China Regulatory Brief: Revised Negative List for the Shanghai FTZ & IIT Collection in Beijing

Posted by Reading Time: 3 minutes

Shanghai FTZ Releases New Negative List

On July 1, the Shanghai municipal government released the “Special Administrative Measures for Foreign Investment Access in the China (Shanghai) Free Trade Zone (Revised Negative List 2014).” The revised Negative List reduces the number of industries restricted for foreign investment by 27 percent to 139 from a previous total of 190, including those in manufacturing, transportation and retailing. Foreign investors shall enjoy equal treatment as Chinese domestic enterprises in any industry not explicitly restricted or prohibited on the Negative List.

For in-depth coverage of the new negative list, see our article here.

China Approves the Establishment of Dalian Jinpu New Area

The State Council recently released the “Circular on Approving the Establishment of the Dalian Jinpu New Area (Guo Han [2014] No.76)” to promote further reforms in northeastern China and boost regional cooperation with Northeast Asian countries. Located in south-central Dalian, Liaoning Province, the Jinpu New Area covers an area of 2,299 square kilometers. As the 10th state-level “new area” in China, Jinpu is expected to help build Dalian into an international shipping center and logistics hub.

•••••

* Questions
(a) Repeat the regulatory brief from "For in-depth coverage" to "and logistics hub.", changing "logistics hub" to "trade hub".
(b) According to the regulatory brief, by what percentage did the revised Negative List cut the number of industries restricted for foreign investment?
None of the lines has any bearing on the work with this regulatory brief.

* Dataset section

•••••

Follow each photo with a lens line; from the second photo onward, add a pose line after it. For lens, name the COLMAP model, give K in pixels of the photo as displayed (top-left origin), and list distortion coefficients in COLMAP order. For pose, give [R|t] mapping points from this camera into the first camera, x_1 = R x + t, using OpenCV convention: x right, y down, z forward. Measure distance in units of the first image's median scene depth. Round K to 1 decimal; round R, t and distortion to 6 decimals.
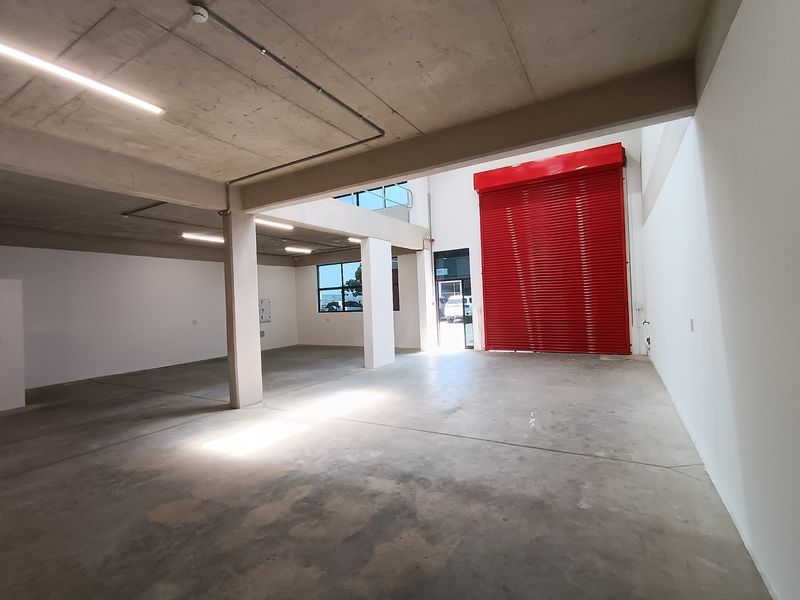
lens RADIAL K [[379.1, 0, 395.1], [0, 379.1, 305.0], [0, 0, 1]] dist [0.001266, 0.001096]
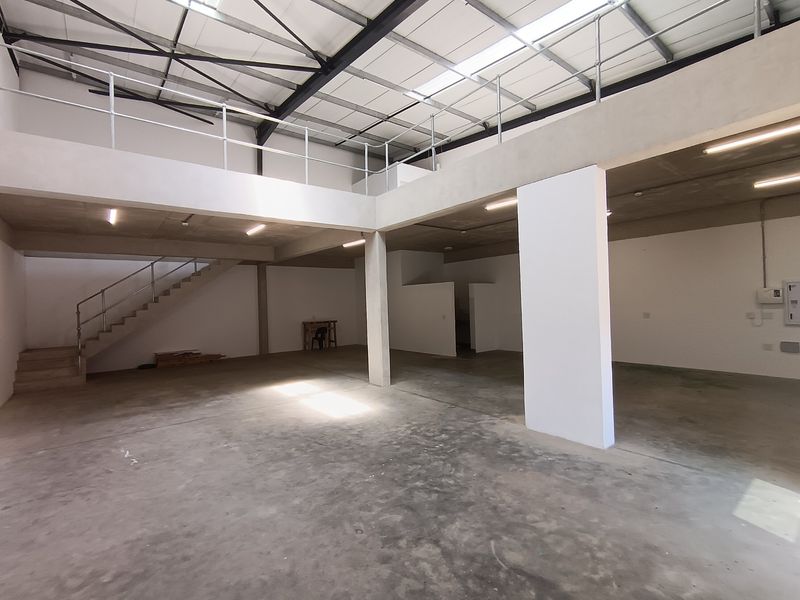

•••••

* Solutions to the tasks
(a)
For in-depth coverage of the new negative list, see our article here.

China Approves the Establishment of Dalian Jinpu New Area

The State Council recently released the “Circular on Approving the Establishment of the Dalian Jinpu New Area (Guo Han [2014] No.76)” to promote further reforms in northeastern China and boost regional cooperation with Northeast Asian countries. Located in south-central Dalian, Liaoning Province, the Jinpu New Area covers an area of 2,299 square kilometers. As the 10th state-level “new area” in China, Jinpu is expected to help build Dalian into an international shipping center and trade hub.

(b) By 27 percent, from 190 to 139.